# DATA TO PROCESS
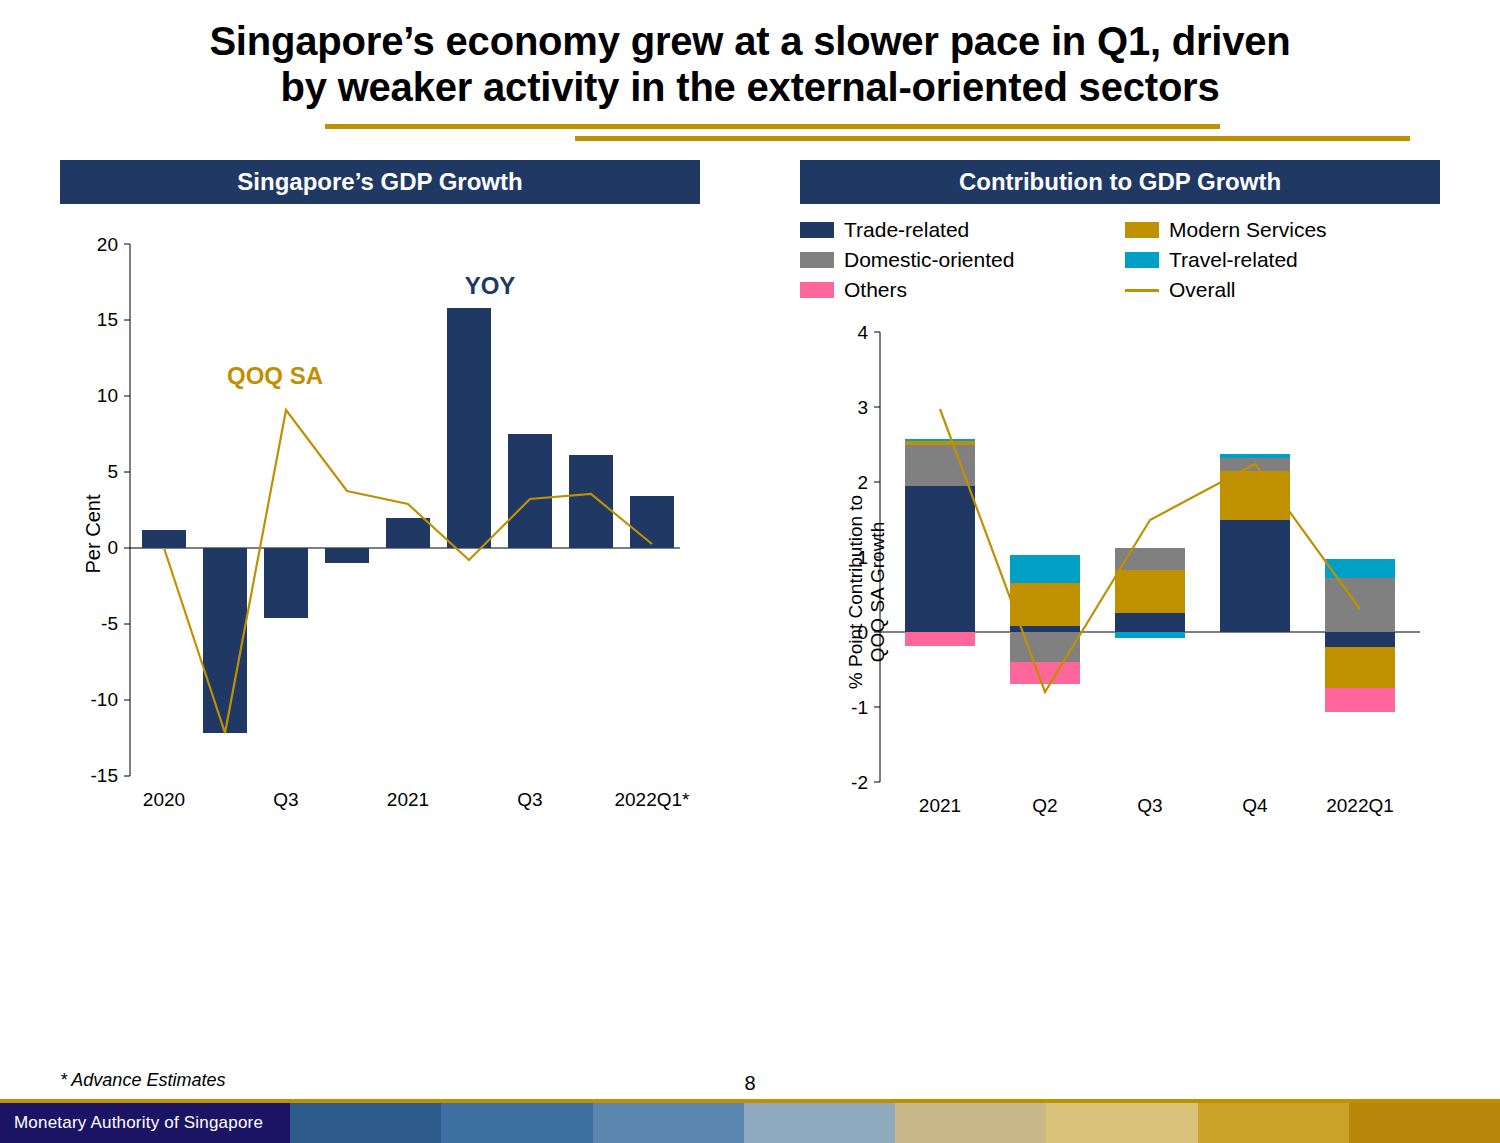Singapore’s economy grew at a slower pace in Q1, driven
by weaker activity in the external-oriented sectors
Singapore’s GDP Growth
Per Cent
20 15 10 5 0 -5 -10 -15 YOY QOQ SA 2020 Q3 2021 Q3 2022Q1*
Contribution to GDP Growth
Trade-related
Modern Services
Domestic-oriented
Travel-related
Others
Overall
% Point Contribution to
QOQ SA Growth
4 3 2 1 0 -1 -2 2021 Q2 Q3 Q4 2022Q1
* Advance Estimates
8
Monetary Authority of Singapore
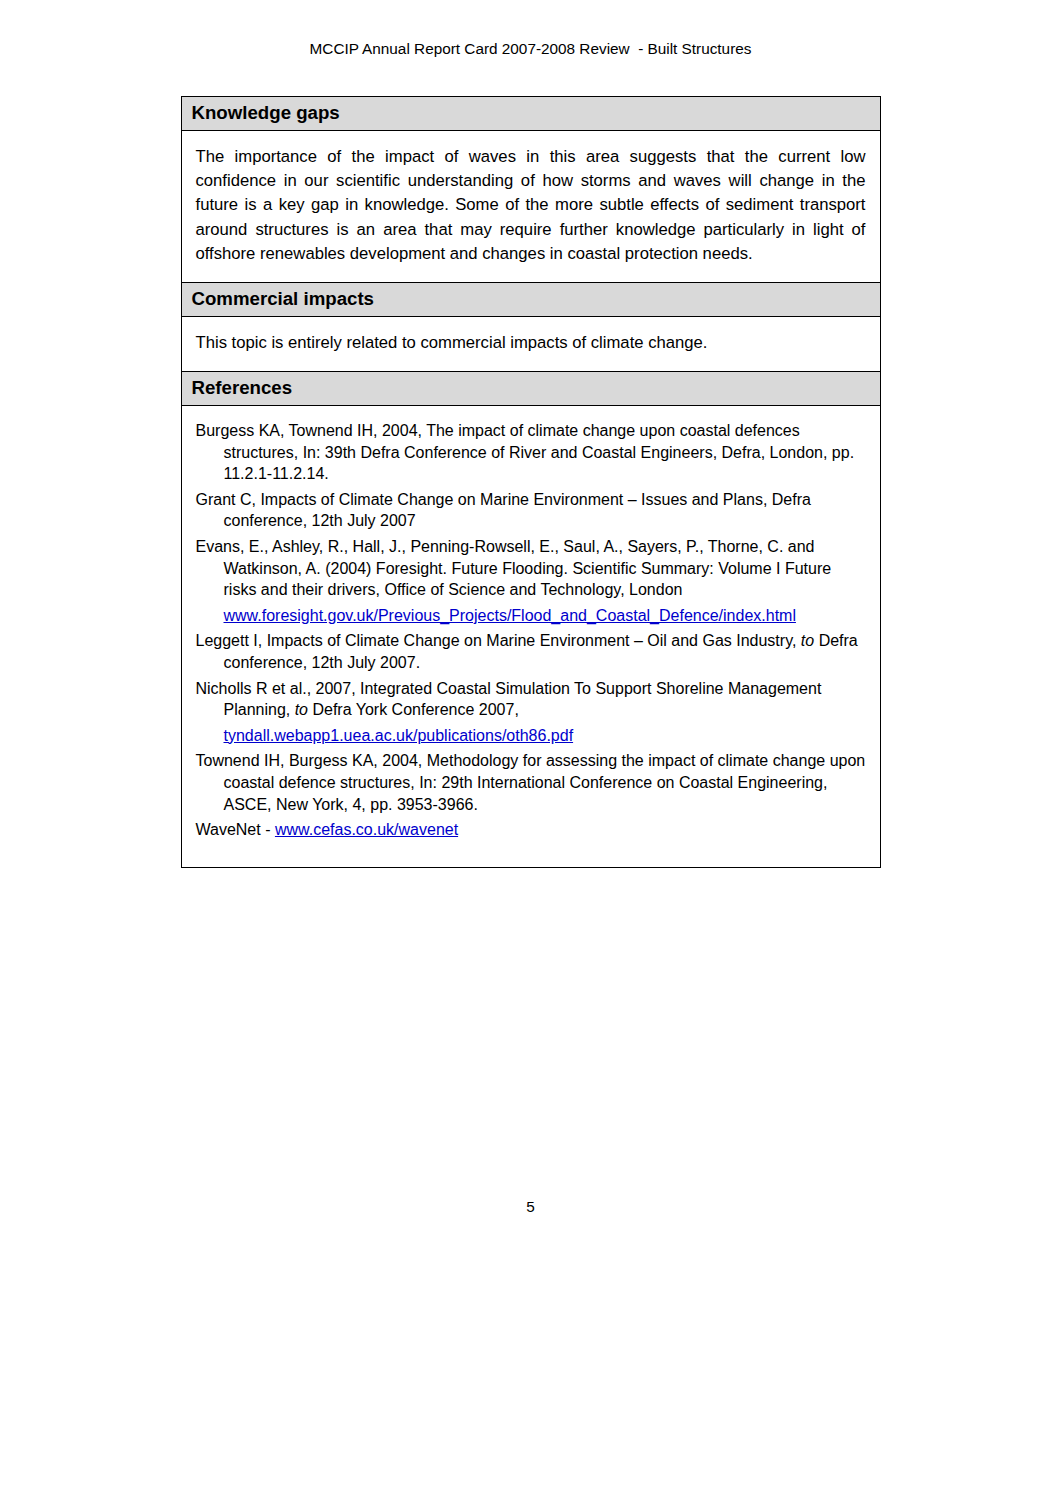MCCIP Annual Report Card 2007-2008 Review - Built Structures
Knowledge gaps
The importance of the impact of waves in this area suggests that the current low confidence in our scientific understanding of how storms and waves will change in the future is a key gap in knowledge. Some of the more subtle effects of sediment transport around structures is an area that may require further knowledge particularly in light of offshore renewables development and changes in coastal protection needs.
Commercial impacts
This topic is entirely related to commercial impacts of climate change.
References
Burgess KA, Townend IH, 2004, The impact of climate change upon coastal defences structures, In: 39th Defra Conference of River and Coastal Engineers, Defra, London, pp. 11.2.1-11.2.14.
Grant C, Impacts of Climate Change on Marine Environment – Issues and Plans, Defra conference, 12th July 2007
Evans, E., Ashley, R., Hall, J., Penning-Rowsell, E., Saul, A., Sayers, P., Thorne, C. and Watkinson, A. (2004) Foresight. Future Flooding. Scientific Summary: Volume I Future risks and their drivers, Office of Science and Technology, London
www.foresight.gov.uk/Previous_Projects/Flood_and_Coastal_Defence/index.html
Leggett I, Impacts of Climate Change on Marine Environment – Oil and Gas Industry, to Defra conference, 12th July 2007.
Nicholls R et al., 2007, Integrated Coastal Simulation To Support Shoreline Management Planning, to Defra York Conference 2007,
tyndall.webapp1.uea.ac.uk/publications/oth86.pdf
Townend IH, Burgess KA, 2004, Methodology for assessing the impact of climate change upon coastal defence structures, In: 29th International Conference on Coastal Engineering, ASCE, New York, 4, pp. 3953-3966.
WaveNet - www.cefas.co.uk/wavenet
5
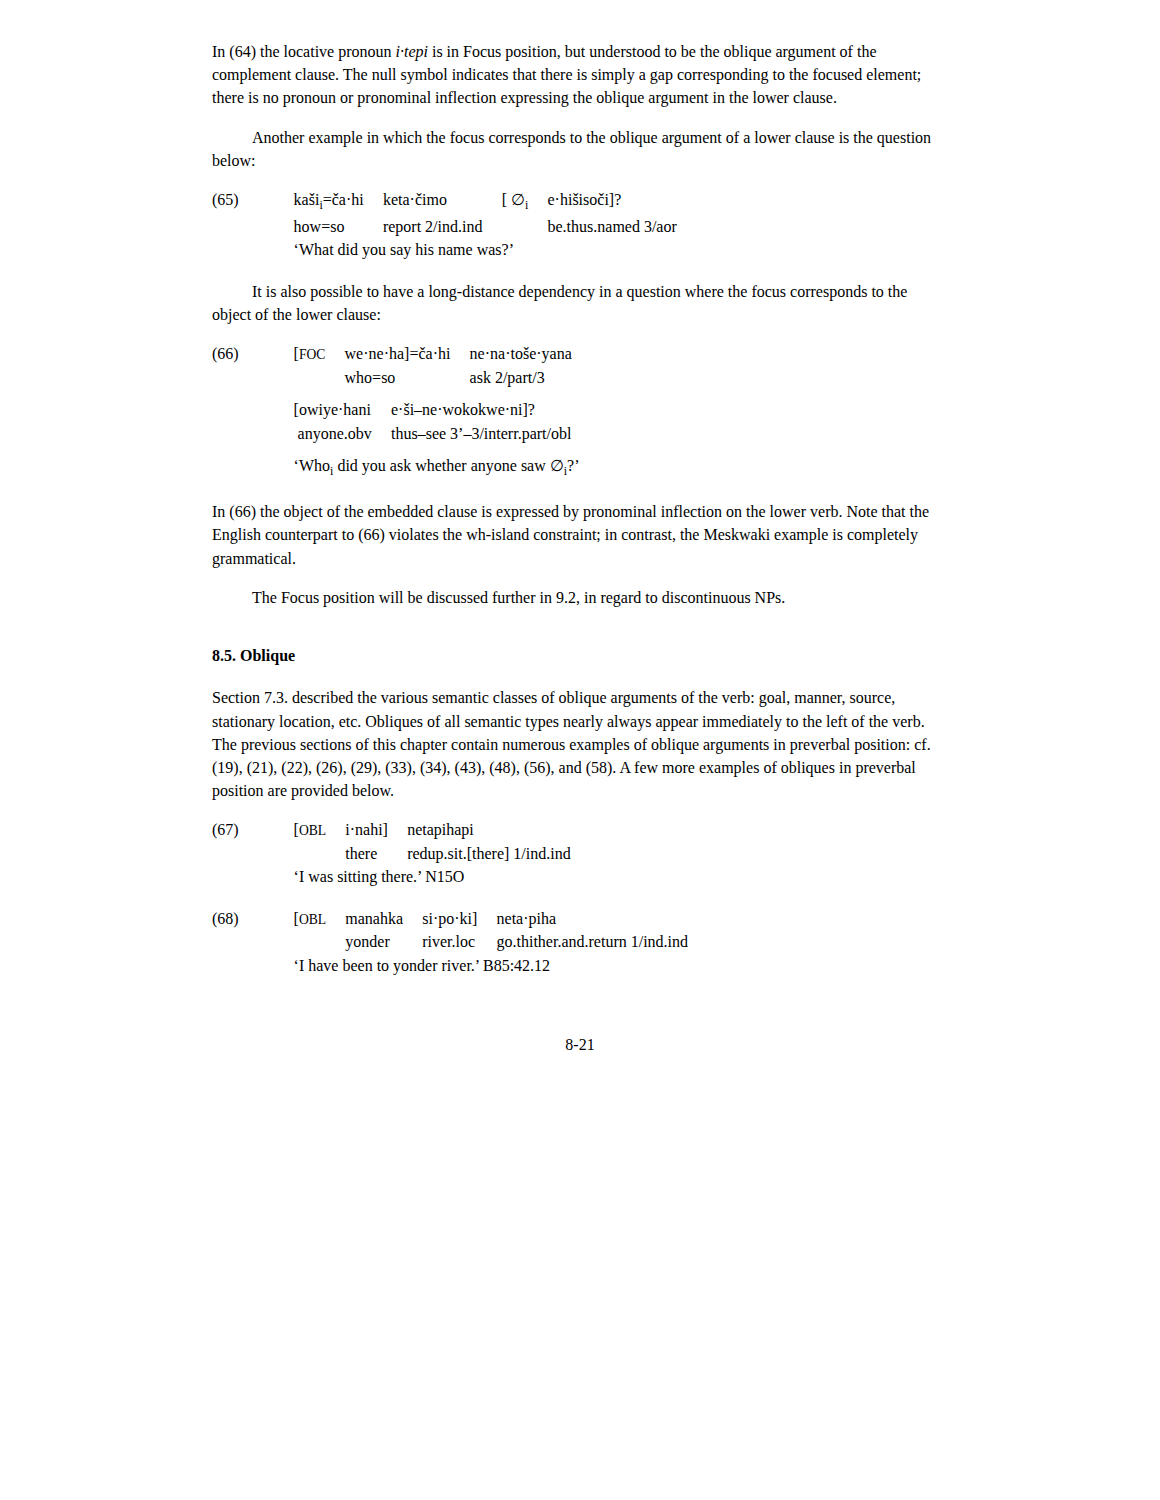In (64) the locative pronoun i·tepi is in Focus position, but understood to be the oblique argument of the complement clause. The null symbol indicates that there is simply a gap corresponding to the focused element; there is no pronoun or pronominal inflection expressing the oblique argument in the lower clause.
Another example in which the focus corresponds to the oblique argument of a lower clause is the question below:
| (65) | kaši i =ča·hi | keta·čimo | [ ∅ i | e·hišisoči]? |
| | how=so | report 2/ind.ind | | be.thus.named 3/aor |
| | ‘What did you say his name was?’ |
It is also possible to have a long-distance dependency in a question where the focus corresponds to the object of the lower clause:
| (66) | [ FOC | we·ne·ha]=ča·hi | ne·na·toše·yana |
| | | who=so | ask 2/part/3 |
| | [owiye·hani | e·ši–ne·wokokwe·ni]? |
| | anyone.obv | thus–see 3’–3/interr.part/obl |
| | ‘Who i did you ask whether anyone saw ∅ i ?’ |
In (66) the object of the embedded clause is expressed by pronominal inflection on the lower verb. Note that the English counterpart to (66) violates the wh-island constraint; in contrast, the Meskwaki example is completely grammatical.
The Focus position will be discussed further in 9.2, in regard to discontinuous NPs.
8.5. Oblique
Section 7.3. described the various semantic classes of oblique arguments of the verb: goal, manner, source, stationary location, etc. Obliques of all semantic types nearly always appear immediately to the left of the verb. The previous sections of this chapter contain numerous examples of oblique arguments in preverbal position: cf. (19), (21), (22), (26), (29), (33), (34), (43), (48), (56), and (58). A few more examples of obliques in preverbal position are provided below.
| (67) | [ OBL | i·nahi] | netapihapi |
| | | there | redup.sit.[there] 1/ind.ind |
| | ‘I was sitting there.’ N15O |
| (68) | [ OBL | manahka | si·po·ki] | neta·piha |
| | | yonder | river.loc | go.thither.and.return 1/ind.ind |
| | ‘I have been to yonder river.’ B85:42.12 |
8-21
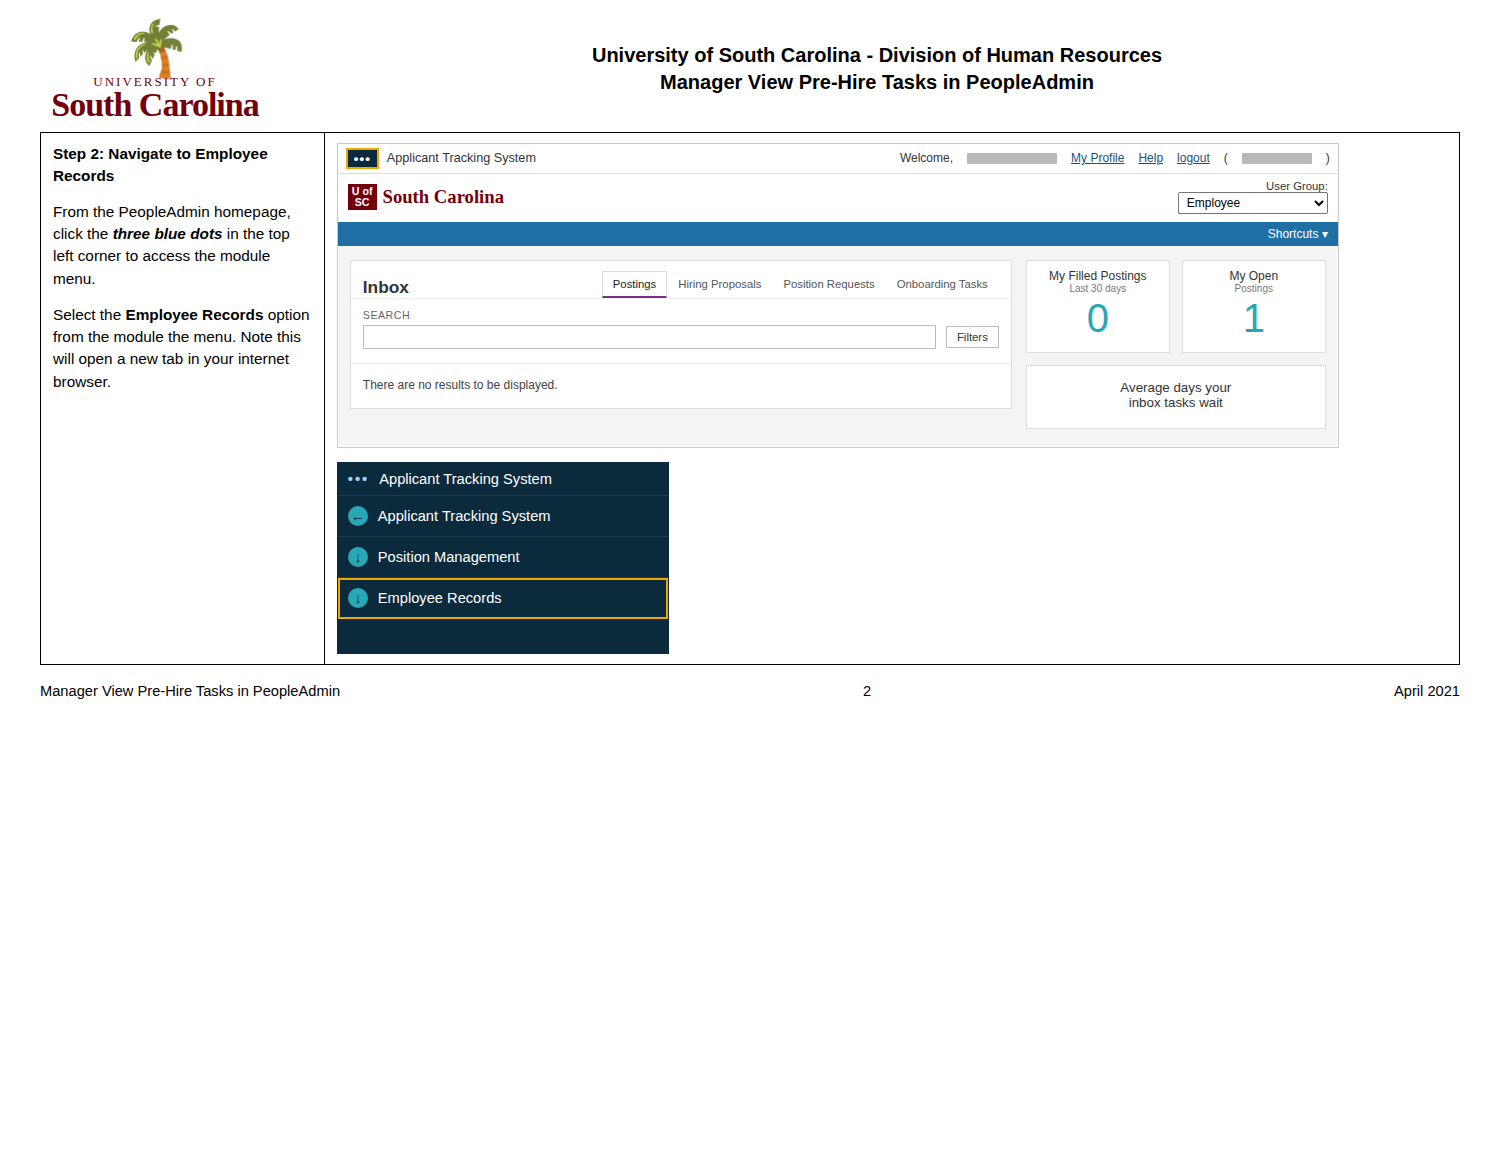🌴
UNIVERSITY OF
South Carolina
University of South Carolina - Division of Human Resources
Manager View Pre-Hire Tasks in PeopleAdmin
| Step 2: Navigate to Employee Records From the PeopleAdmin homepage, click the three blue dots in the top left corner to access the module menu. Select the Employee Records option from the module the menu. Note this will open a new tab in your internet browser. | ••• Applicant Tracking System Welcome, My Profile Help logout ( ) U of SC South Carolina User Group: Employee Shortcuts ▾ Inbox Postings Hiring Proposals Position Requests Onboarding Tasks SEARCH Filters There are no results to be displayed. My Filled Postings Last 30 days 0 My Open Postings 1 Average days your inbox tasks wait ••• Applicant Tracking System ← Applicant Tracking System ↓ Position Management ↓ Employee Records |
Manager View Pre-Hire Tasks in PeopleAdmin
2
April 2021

# ACTION ITEM
Count how many lines above contain the word "question". Reply with the number alone.

# FINISHED EXERCISE
2